The AG report details an expanded John Doe probe into a “broad range of Wisconsin Republicans,” a “John Doe III,” as described by the attorney general, that widened the scope of the so-called John Doe II investigation into dozens of right-of-center groups and scores of conservatives. Republican lawmakers, conservative talk show hosts, average citizens – even churches – were secretly monitored by the dark John Doe.
State Department of Justice investigators found hundreds of thousands of John Doe documents in the possession of the Government Accountability Board, long after they were ordered to be turned over to the Wisconsin Supreme Court.
The GAB, the state’s former “nonpartisan” speech cop and predecessor of the Ethics Commission, proved to be more partisan than originally suspected, the report found.
While the report is replete with criminal violations apparently committed by government bureaucrats and partisan prosecutors, Schimel said he could not issue charges in the illegal leaks. He said record-keeping and security at the old GAB and the Ethics Commission office were so sloppy that he cannot, beyond a shadow of a doubt, identify the leaker – although the report makes clear that the leaked documents more than likely came from within the GAB. Ethics Commission officials assert they cleaned up the security and record-keeping problems.

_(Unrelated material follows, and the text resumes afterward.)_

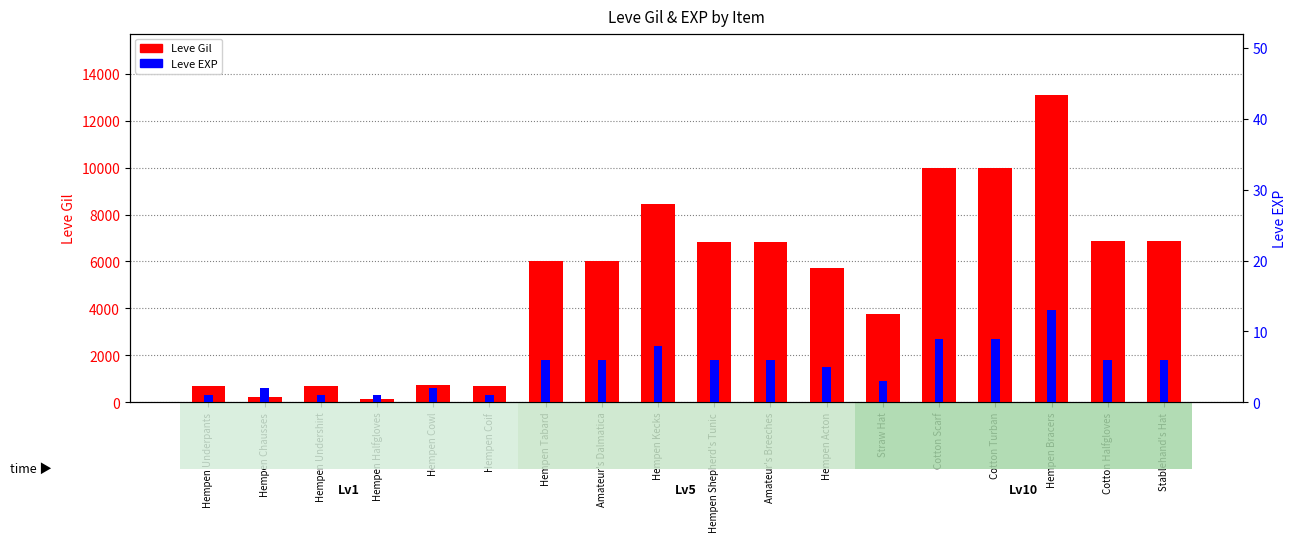

How many series are shown in this chart?

2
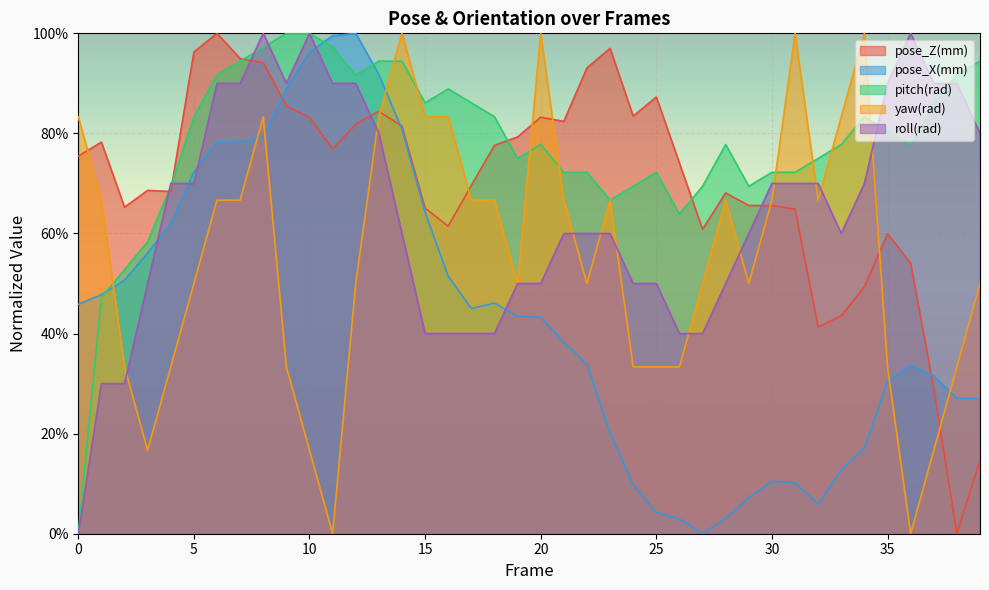

What is the sum of the pitch(rad) values at 24 and 19?

1.4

Schimel does recommend that the John Doe judge initiate contempt proceedings against nine John Doe investigation officers from the GAB, the Milwaukee County District Attorney’s office, and the special prosecutor, “to remedy violations of orders of the John Doe Judge and orders of the Wisconsin Supreme Court.” The attorney general said his recommendation is more “specifically outlined” in a separate letter to the John Doe judge.